EXERCISE GOAL: Make an exact copy of the records, with the images left out.

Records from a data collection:

>>>

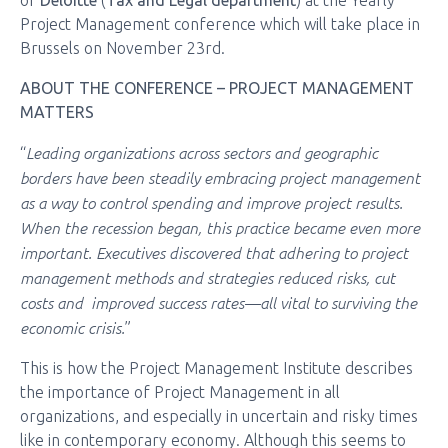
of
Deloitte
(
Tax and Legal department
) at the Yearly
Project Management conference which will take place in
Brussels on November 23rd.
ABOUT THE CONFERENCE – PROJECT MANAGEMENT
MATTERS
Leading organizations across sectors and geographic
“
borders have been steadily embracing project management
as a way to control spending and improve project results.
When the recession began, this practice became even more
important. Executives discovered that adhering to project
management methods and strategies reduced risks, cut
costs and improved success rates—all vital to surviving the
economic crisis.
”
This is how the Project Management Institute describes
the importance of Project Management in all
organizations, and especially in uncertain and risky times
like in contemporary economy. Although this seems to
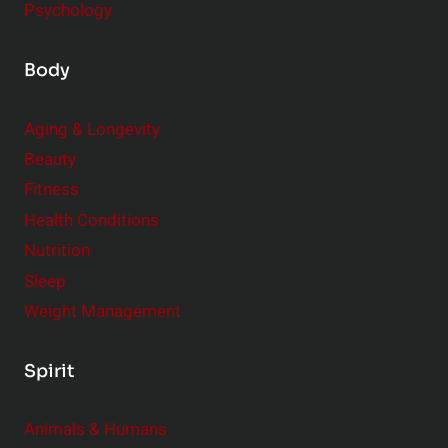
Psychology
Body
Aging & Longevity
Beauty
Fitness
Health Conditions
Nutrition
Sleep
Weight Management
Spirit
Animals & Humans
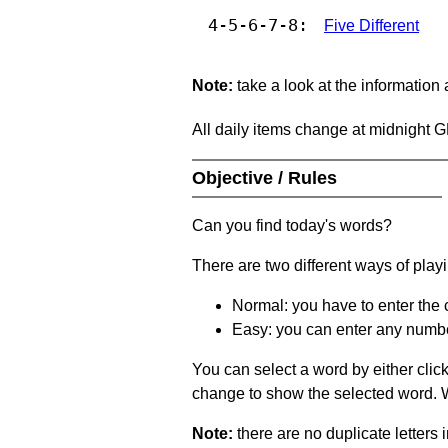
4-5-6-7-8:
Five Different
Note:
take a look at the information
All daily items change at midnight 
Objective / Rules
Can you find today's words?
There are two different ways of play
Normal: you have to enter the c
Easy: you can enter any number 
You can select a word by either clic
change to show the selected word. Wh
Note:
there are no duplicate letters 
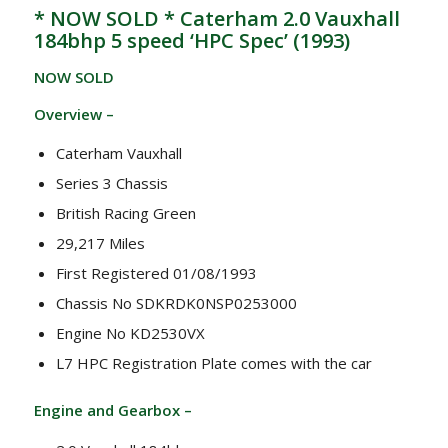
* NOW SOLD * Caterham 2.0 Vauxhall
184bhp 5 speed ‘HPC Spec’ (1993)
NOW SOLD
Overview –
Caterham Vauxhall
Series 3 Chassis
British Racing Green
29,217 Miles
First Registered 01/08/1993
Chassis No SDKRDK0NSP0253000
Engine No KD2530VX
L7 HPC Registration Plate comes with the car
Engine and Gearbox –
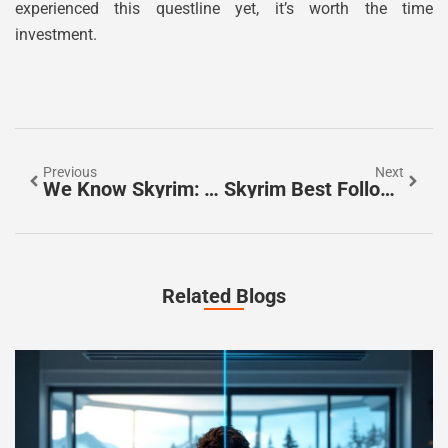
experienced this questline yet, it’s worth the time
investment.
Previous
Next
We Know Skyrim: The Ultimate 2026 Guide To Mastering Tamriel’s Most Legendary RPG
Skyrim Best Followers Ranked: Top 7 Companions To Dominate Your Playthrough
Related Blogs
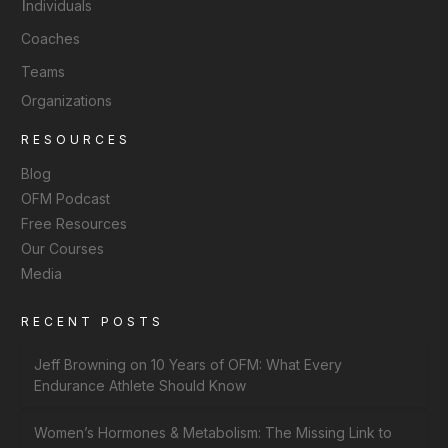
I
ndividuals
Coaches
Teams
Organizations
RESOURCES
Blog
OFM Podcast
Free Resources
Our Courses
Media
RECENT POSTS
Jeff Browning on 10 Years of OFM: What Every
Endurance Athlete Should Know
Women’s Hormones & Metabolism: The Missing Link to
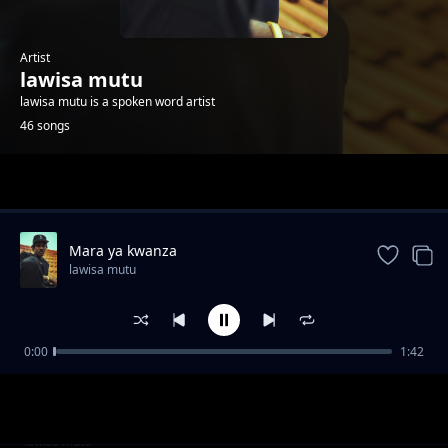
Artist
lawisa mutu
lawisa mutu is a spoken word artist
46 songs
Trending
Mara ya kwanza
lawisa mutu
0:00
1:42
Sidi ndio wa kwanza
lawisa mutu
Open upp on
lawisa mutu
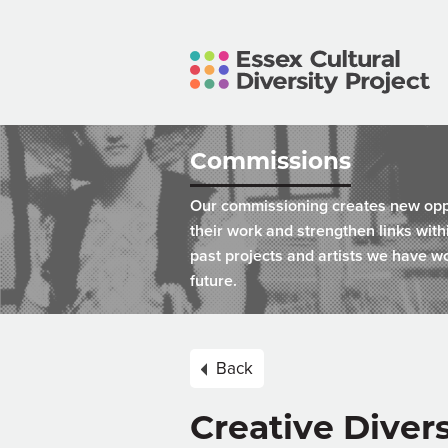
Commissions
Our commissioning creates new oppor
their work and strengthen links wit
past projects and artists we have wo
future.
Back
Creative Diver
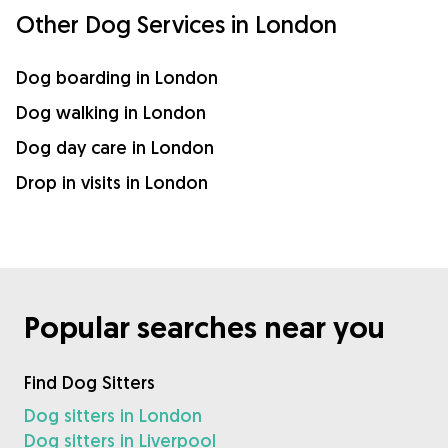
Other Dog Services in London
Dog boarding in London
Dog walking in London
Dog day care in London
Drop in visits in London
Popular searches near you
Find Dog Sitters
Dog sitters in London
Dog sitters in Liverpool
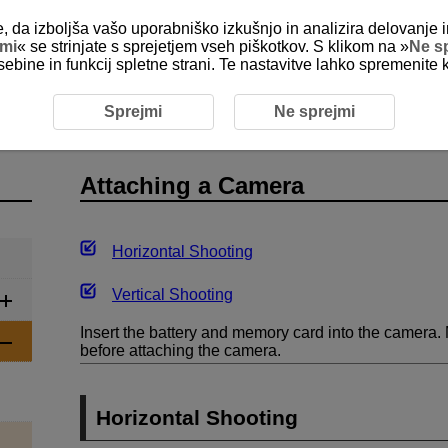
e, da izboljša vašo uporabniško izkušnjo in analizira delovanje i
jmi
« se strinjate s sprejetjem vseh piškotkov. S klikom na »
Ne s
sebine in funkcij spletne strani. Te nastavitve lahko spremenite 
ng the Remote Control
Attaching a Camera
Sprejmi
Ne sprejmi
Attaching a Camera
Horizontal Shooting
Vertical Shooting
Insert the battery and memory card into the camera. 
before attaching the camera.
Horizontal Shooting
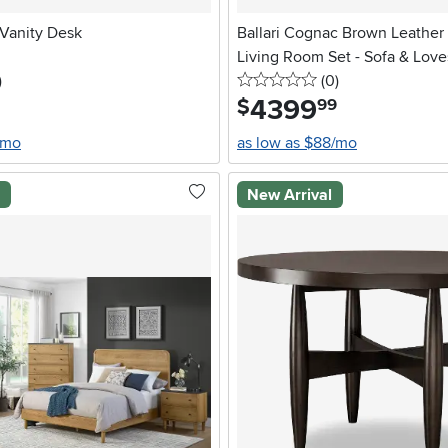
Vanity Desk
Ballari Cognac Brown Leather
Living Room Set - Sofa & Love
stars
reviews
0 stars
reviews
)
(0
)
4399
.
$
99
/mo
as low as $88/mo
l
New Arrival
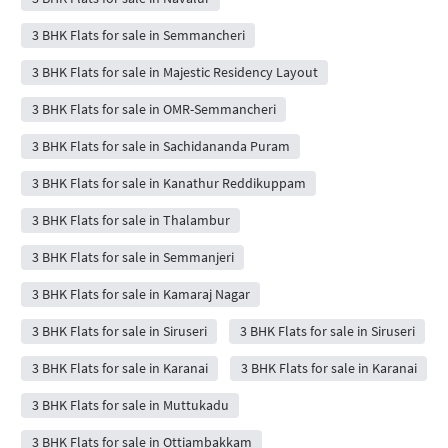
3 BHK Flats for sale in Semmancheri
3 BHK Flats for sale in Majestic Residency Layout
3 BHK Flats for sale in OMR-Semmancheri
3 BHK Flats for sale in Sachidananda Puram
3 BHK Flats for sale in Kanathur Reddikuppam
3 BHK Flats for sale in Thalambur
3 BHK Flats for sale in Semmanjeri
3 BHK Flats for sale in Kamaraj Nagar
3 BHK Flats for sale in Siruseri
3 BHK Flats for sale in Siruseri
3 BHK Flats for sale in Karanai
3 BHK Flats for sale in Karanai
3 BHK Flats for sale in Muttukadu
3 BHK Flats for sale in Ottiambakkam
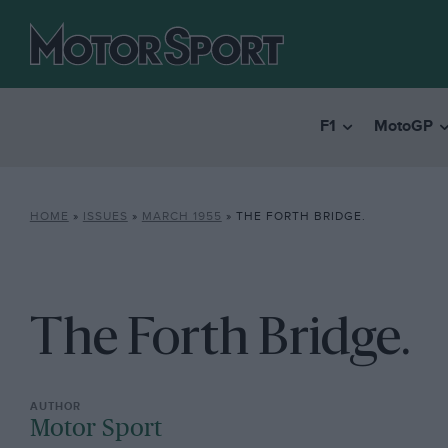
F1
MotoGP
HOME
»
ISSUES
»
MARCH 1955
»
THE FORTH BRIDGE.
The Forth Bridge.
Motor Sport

<<<

REPLY TO THE EXERCISE:
of
Deloitte
(
Tax and Legal department
) at the Yearly
Project Management conference which will take place in
Brussels on November 23rd.
ABOUT THE CONFERENCE – PROJECT MANAGEMENT
MATTERS
Leading organizations across sectors and geographic
“
borders have been steadily embracing project management
as a way to control spending and improve project results.
When the recession began, this practice became even more
important. Executives discovered that adhering to project
management methods and strategies reduced risks, cut
costs and improved success rates—all vital to surviving the
economic crisis.
”
This is how the Project Management Institute describes
the importance of Project Management in all
organizations, and especially in uncertain and risky times
like in contemporary economy. Although this seems to
Psychology
Body
Aging & Longevity
Beauty
Fitness
Health Conditions
Nutrition
Sleep
Weight Management
Spirit
Animals & Humans
4-5-6-7-8:
Five Different
Note:
take a look at the information
All daily items change at midnight 
Objective / Rules
Can you find today's words?
There are two different ways of play
Normal: you have to enter the c
Easy: you can enter any number 
You can select a word by either clic
change to show the selected word. Wh
Note:
there are no duplicate letters 
* NOW SOLD * Caterham 2.0 Vauxhall
184bhp 5 speed ‘HPC Spec’ (1993)
NOW SOLD
Overview –
Caterham Vauxhall
Series 3 Chassis
British Racing Green
29,217 Miles
First Registered 01/08/1993
Chassis No SDKRDK0NSP0253000
Engine No KD2530VX
L7 HPC Registration Plate comes with the car
Engine and Gearbox –
experienced this questline yet, it’s worth the time
investment.
Previous
Next
We Know Skyrim: The Ultimate 2026 Guide To Mastering Tamriel’s Most Legendary RPG
Skyrim Best Followers Ranked: Top 7 Companions To Dominate Your Playthrough
Related Blogs
I
ndividuals
Coaches
Teams
Organizations
RESOURCES
Blog
OFM Podcast
Free Resources
Our Courses
Media
RECENT POSTS
Jeff Browning on 10 Years of OFM: What Every
Endurance Athlete Should Know
Women’s Hormones & Metabolism: The Missing Link to
Artist
lawisa mutu
lawisa mutu is a spoken word artist
46 songs
Trending
Mara ya kwanza
lawisa mutu
0:00
1:42
Sidi ndio wa kwanza
lawisa mutu
Open upp on
lawisa mutu
Commissions
Our commissioning creates new oppor
their work and strengthen links wit
past projects and artists we have wo
future.
Back
Creative Diver
Other Dog Services in London
Dog boarding in London
Dog walking in London
Dog day care in London
Drop in visits in London
Popular searches near you
Find Dog Sitters
Dog sitters in London
Dog sitters in Liverpool
e, da izboljša vašo uporabniško izkušnjo in analizira delovanje i
jmi
« se strinjate s sprejetjem vseh piškotkov. S klikom na »
Ne s
sebine in funkcij spletne strani. Te nastavitve lahko spremenite 
ng the Remote Control
Attaching a Camera
Sprejmi
Ne sprejmi
Attaching a Camera
Horizontal Shooting
Vertical Shooting
Insert the battery and memory card into the camera. 
before attaching the camera.
Horizontal Shooting
Vanity Desk
Ballari Cognac Brown Leather
Living Room Set - Sofa & Love
stars
reviews
0 stars
reviews
)
(0
)
4399
.
$
99
/mo
as low as $88/mo
l
New Arrival
3 BHK Flats for sale in Semmancheri
3 BHK Flats for sale in Majestic Residency Layout
3 BHK Flats for sale in OMR-Semmancheri
3 BHK Flats for sale in Sachidananda Puram
3 BHK Flats for sale in Kanathur Reddikuppam
3 BHK Flats for sale in Thalambur
3 BHK Flats for sale in Semmanjeri
3 BHK Flats for sale in Kamaraj Nagar
3 BHK Flats for sale in Siruseri
3 BHK Flats for sale in Siruseri
3 BHK Flats for sale in Karanai
3 BHK Flats for sale in Karanai
3 BHK Flats for sale in Muttukadu
3 BHK Flats for sale in Ottiambakkam
F1
MotoGP
HOME
»
ISSUES
»
MARCH 1955
»
THE FORTH BRIDGE.
The Forth Bridge.
Motor Sport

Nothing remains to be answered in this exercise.